たばこの発がん性が広く知られ、受動喫煙の被害への理解が広がりつつあります。禁煙推進のため、たばこ増税を求める声が強まっています。財務省のたばこ増税案は2018年から3年かけ1本あたり3円増税するものです。現在1本あたり約12円のたばこ税ですが2021年までにこれを15円にしようというものです。「紙巻きたばこ」、「加熱式たばこ」どちらも増税する方針です。有害であることはどちらも同じなので当然です。

たばこ税を上げると禁煙しようとする人も増える

1箱あたり60円の増税となるので財務省は、年間2千数百億円の税収増加を見込んでいるようですが、禁煙する人も増えるため、計算の通りにはならないでしょう。たばこ増税のもっとも肝心な目的は受動喫煙被害を減らすためにも喫煙者を減らすことにあります。受動喫煙を防ぐ観点から増税をするのです。葉タバコ農家は、社会的正義や道義心に従い、漢方薬などの生薬の栽培などに切り替えるべきです。愛煙家からの反発という言葉を見かけますが、愛煙家とは、ニコチン依存症の患者のことです。増税がたばこ離れにつながり、受動喫煙の被害が減少することこそが重要なのです。税収増が想定を下回るほうが良いことなのです。

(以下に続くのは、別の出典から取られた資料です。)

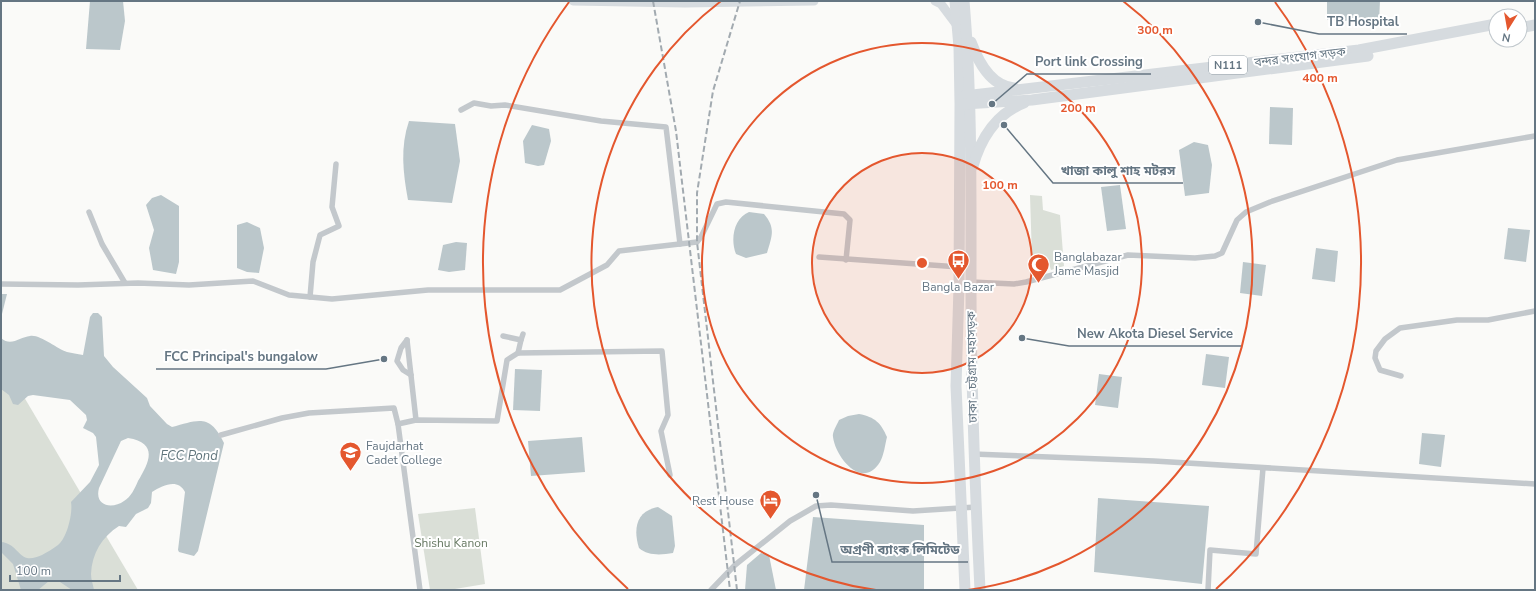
<svg xmlns="http://www.w3.org/2000/svg" width="1536" height="591" viewBox="0 0 1536 591" font-family="'Nunito Sans','Noto Sans Bengali',sans-serif">
<style>
.green{fill:#dadfd7}
.water{fill:#bbc7cb;fill-rule:evenodd}
.lines{fill:none;stroke-linecap:round;stroke-linejoin:round}
.street{stroke:#c3c8cc;stroke-width:5.5}
.primary{stroke:#d6dbdf;stroke-width:9}
.highway{stroke:#d6dbdf;stroke-width:11}
.rail{stroke:#a2aab0;stroke-width:2;stroke-dasharray:6 3;stroke-linecap:butt}
.ring{fill:none;stroke:#e4572e;stroke-width:2}
.labels{text-anchor:middle;stroke-width:4;stroke-linejoin:round;paint-order:stroke}
.shield{fill:#fff;stroke:#939fa8;stroke-width:1}
.shield-label{font-size:11px;font-weight:bold;fill:#657683}
.street-label{font-size:12px;fill:#657683;stroke:#fff}
.poi-label{font-size:12px;fill:#657683;stroke:#fff;text-anchor:start}
.park-label{font-size:12px;fill:#687a64;stroke:#fff}
.water-label{font-size:13px;font-style:italic;fill:#60757c;stroke:#fff}
.centre{fill:#e4572e;stroke:#fff;stroke-width:2}
.ring-label{font-size:12px;text-anchor:middle;font-weight:bold;fill:#e4572e;stroke:#fff;stroke-width:4;stroke-linejoin:round;paint-order:stroke}
.leader{fill:none;stroke:#657683;stroke-width:1.5}
.callout-dot{fill:#657683;stroke:#fff;stroke-width:1.5}
.callout-label{font-size:13px;text-anchor:middle;font-weight:bold;fill:#657683;stroke:#fff;stroke-width:4;stroke-linejoin:round;paint-order:stroke}
</style>
<rect width="100%" height="100%" fill="#fafaf8"/>
<g class="green">
<polygon points="1030,195 1042,196 1043,210 1060,215 1064,266 1051,270 1047,257 1032,258"/>
<polygon points="1,358 138,590 1,590"/>
<polygon points="475,508 485,584 449,590 430,590 418,514"/>
</g>
<g class="water">
<polygon points="90,1 123,1 125,21 120,50 86,49"/>
<polygon points="1327,1 1380,1 1379,22 1327,20"/>
<polygon points="1270,107 1293,108 1292,145 1269,144"/>
<path d="M409 121 455 124 460 161 452 203 408 200C403 173 400 147 409 121Z"/>
<polygon points="532,125 549,129 551,141 544,165 538,166 525,163 523,141"/>
<polygon points="1194,142 1208,145 1212,165 1209,193 1185,196 1179,150"/>
<polygon points="1120,185 1126,229 1107,231 1101,187"/>
<polygon points="161,195 179,206 179,262 176,274 153,270 149,248 154,230 146,205 152,198"/>
<path d="M749 212 764 214C776 228 772 236 767 253L746 258 736 254C730 239 734 218 749 212Z"/>
<polygon points="247,222 260,228 264,248 259,273 247,272 237,268 237,225"/>
<polygon points="1508,228 1530,230 1526,262 1504,259"/>
<polygon points="456,242 467,243 465,270 449,272 438,270 443,245"/>
<polygon points="1316,248 1338,251 1335,282 1312,279"/>
<polygon points="1243,262 1266,265 1262,296 1240,293"/>
<polygon points="1,294 7,294 1,318"/>
<path d="M93 313H98L102 317 104 356 113 367 147 398 150 406 167 424 172 427C198 420 210 413 224 443L198 551 194 556 179 552 178 550 185 492C178 478 163 485 152 492L151 503 148 508 136 514 126 527 119 526C102 537 92 553 91 574 91 579 93 585 94 590H72L60 582 49 581 38 590H21L13 564 1 552V542C15 543 18 556 27 558 32 559 37 557 42 555 47 552 53 549 58 545 67 538 73 513 71 502L90 482 99 465 96 437 93 433 83 428 87 420 86 415 70 400 33 395 28 396 18 405 13 404 9 395 1 389V338C11 347 20 337 30 336 40 334 57 349 67 352 72 353 77 354 83 355L90 317ZM128 438C158 443 150 461 138 481 135 488 131 497 124 501 113 509 94 507 99 488L121 441Z"/>
<polygon points="1206,354 1229,357 1225,388 1202,385"/>
<polygon points="515,369 542,370 540,411 513,410"/>
<polygon points="1099,374 1122,377 1118,408 1095,405"/>
<path d="M859 414C875 417 881 423 887 437 885 445 884 455 880 462 863 490 836 459 833 437 832 432 837 425 839 420L848 416Z"/>
<polygon points="1422,433 1445,435 1441,467 1419,464"/>
<polygon points="582,437 585,472 531,476 528,441"/>
<polygon points="1098,498 1209,506 1202,584 1094,572"/>
<path d="M658 507 672 516 675 546 673 553C661 555 648 556 639 548 633 529 636 511 658 507Z"/>
<polygon points="813,517 924,525 924,590 804,590"/>
<polygon points="761,553 769,555 776,590 745,590 747,565"/>
</g>
<g class="lines">
<g class="street">
<polyline points="461,110 474,103 491,106 505,105 601,121 666,127 680,244"/>
<polyline points="89,212 102,244 125,283"/>
<polyline points="819,257 959,267"/>
<polyline points="971,282 1014,284 1026,282 1128,255 1195,258 1215,256 1222,253 1237,220 1246,212 1270,202 1397,160 1535,136"/>
<polyline points="1,284 78,285 138,283 189,285 253,281 289,295 332,299 428,290 560,290 607,265 619,251 697,242 701,237 717,204 726,202 844,214 850,220 846,260"/>
<polyline points="310,297 313,262 320,235 339,226 332,207 336,164"/>
<polyline points="503,336 521,340 518,353"/>
<polyline points="407,340 416,420"/>
<polyline points="407,340 401,348 397,361 403,370 411,375"/>
<polyline points="521,340 523,334"/>
<polyline points="1401,376 1380,370 1375,358 1376,351 1385,339 1400,328 1457,320 1488,320 1535,311"/>
<polyline points="221,435 282,418 309,413 394,408 398,424"/>
<polyline points="973,454 1154,461 1535,484"/>
<polyline points="420,590 398,424 416,420 497,421 507,360 518,353 662,351 668,415 661,431 670,475"/>
<polyline points="711,590 735,565 790,521 816,506 831,505 913,511 976,507"/>
<polyline points="1208,590 1210,550 1256,554 1263,468"/>
</g>
<g class="primary">
<polyline points="573,1 685,3 814,1"/>
<polyline points="935,1 941,4 956,24"/>
</g>
<g class="highway">
<polyline points="955,1 959,47 960,104 959,287 956,386 965,590"/>
<path d="M964 1C972 95 971 190 971 285 971 387 975 488 980 590"/>
<polyline points="1520,28 1535,25"/>
<path d="M971 42C978 61 990 86 1014 88"/>
<polyline points="964,96 1359,50 1496,24"/>
<polyline points="964,104 1032,100 1368,56"/>
<path d="M973 166C981 138 996 114 1024 103"/>
</g>
<g class="rail">
<polyline points="653,1 676,131 730,590"/>
<polyline points="737,590 697,242 697,193 713,91 740,1"/>
</g>
</g>
<circle cx="922" cy="263" r="110" fill="#e4572e" fill-opacity=".12"/>
<g class="ring">
<circle cx="922" cy="263" r="110"/>
<circle cx="922" cy="263" r="220"/>
<path d="M876 590A330 330 0 0 1 721 1M1123 1A330 330 0 0 1 968 590"/>
<path d="M628 589A439 439 0 0 1 569 2M1275 2A439 439 0 0 1 1216 589"/>
</g>
<defs>
<symbol id="bus-pin" viewBox="-11 -11 22 30"><path d="M0 17L-7.5 6A9.5 9.5 0 1 1 7.5 6Z" fill="#e4572e" stroke="#fff"/><path d="M-5-6H5V4H4V6H2V4H-2V6H-4V4H-5ZM-3.5-4V0h7V-4ZM-3.5 1.2v1.5H-2V1.2ZM2 1.2v1.5H3.5V1.2Z" fill="#fff"/></symbol>
<symbol id="mosque-pin" viewBox="-11 -11 22 30"><path d="M0 17L-7.5 6A9.5 9.5 0 1 1 7.5 6Z" fill="#e4572e" stroke="#fff"/><path d="M3.5-4.9A6 6 0 1 0 3.5 4.9A5 5 0 1 1 3.5-4.9Z" fill="#fff"/></symbol>
<symbol id="university-pin" viewBox="-11 -11 22 30"><path d="M0 17L-7.5 6A9.5 9.5 0 1 1 7.5 6Z" fill="#e4572e" stroke="#fff"/><path d="M0-5L7-2L0 1L-7-2ZM-4 1L0 2.5L4 1V4Q0 6-4 4Z" fill="#fff"/></symbol>
<symbol id="hotel-pin" viewBox="-11 -11 22 30"><path d="M0 17L-7.5 6A9.5 9.5 0 1 1 7.5 6Z" fill="#e4572e" stroke="#fff"/><path d="M-6-4.5h1.5V1H6V5H4.5V3h-9V5H-6ZM-4 0a1.8 1.8 0 1 1 3.6 0ZM.5 0V-2.5h3Q6-2.5 6 0Z" fill="#fff"/></symbol>
</defs>
<g fill-rule="evenodd">
<use href="#bus-pin" x="946" y="248" width="25" height="34"/>
<use href="#mosque-pin" x="1026" y="252" width="25" height="34"/>
<use href="#university-pin" x="338" y="440" width="25" height="34"/>
<use href="#hotel-pin" x="758" y="488" width="25" height="34"/>
</g>
<g class="labels">
<rect class="shield" x="1209" y="56" width="38" height="18" rx="3"/>
<g class="shield-label">
<text x="1228" y="69">N111</text>
</g>
<g class="street-label">
<text transform="translate(1300 57) rotate(-7)" y="4">বন্দর সংযোগ সড়ক</text>
<text transform="translate(972 367) rotate(-91)" y="4">ঢাকা - চট্টগ্রাম মহাসড়ক</text>
</g>
<g class="poi-label">
<text x="1054" y="261">Banglabazar<tspan x="1054" dy="14">Jame Masjid</tspan></text>
<text x="958" y="291" text-anchor="middle">Bangla Bazar</text>
<text x="366" y="450">Faujdarhat<tspan x="366" dy="14">Cadet College</tspan></text>
<text x="754" y="505" text-anchor="end">Rest House</text>
</g>
<g class="park-label">
<text x="451" y="547">Shishu Kanon</text>
</g>
<g class="water-label">
<text x="189" y="460">FCC Pond</text>
</g>
</g>
<circle cx="922" cy="263" r="6" class="centre"/>
<g class="ring-label">
<text x="1155" y="34">300 m</text>
<text x="1320" y="82">400 m</text>
<text x="1078" y="112">200 m</text>
<text x="1000" y="189">100 m</text>
</g>
<path class="leader" d="M1258 22L1319 34H1407M992 104L1027 74H1151M1004 125L1053 183H1183M1022 338L1069 346H1241M384 359L326 369H156M816 495L832 562H968"/>
<g class="callout-dot">
<circle cx="1258" cy="22" r="4"/>
<circle cx="992" cy="104" r="4"/>
<circle cx="1004" cy="125" r="4"/>
<circle cx="1022" cy="338" r="4"/>
<circle cx="384" cy="359" r="4"/>
<circle cx="816" cy="495" r="4"/>
</g>
<g class="callout-label">
<text x="1363" y="26">TB Hospital</text>
<text x="1089" y="66">Port link Crossing</text>
<text x="1118" y="175">খাজা কালু শাহ মটরস</text>
<text x="1155" y="338">New Akota Diesel Service</text>
<text x="241" y="361">FCC Principal's bungalow</text>
<text x="900" y="554">অগ্রণী ব্যাংক লিমিটেড</text>
</g>
<rect width="1536" height="591" fill="none" stroke="#657683" stroke-width="4"/>
<g transform="translate(1508 28) rotate(191)"><circle r="19" fill="#ffffff" stroke="#c1c8cd"/>
<path d="M0-3L7 15L0 10L-7 15Z" fill="#e4572e"/>
<text y="-6" font-size="11" font-weight="bold" text-anchor="middle" fill="#657683">N</text>
</g>
<path d="M10 575v6h110v-6" fill="none" stroke="#657683" stroke-width="2"/>
<text x="16" y="575" font-size="12" fill="#657683" stroke="#ffffff" stroke-width="3" paint-order="stroke">100 m</text>
</svg>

社会保障財源を確保するため、たばこ税を増税するというが

二千数百億円もの増収になることはありえないです。禁煙運動が推進され喫煙者が減るので、税収としてはむしろ減少するはずですが、それで良いのです。度重なる増税で喫煙者にとっては厳しい情勢を作り出し、禁煙をきっかけを作ることが大切です。「喫煙者がいじめを受けている」という人がいますが、受動喫煙の被害に苦しむ子供達や病気の人々こそが、喫煙者のまき散らす煙の被害を受け、いじめを受けているのです。受動喫煙を防止するため、条例や法律で喫煙への規制を進めることは第一の方策であり、第二の方策が、たばこ税を上げることです。この二つの方策により、喫煙者に禁煙することを選択させることが、受動喫煙の被害を減らす道です。

厚労省は健康のため規制し財務省は税率を上げ財源を増やしたい

意図がどうあれ、結果的には喫煙者が減少することで多くの国民が救われるのです。たばこは嗜好品とされていますが、発がん物質であり、動脈硬化を起こして高血圧や脳卒中の原因になる毒物です。その上、ニコチン依存症を起こし、習慣性がある危険な嗜好品です。税率を上げ、禁煙を促すことは適切な方策です。喫煙者がいじめを受けているのだという人は、タバコの有害物質で肺がんや乳がんになったり、肺炎や気管支炎になる女性や子供のような弱者こそ、喫煙者のいじめを受けていることを思うべきです。低所得者ほど喫煙率が高いため「低所得者へのいじめ」という人もいますが、低所得者に喫煙者が多いのは、たばこの有害性についての教育を十分に受けておらず、タバコの害に対して無知であるために喫煙率が高くなっているにすぎません。たばこ増税で得られた予算で、禁煙の啓蒙活動をしっかり行えば、この問題は解消されるのです。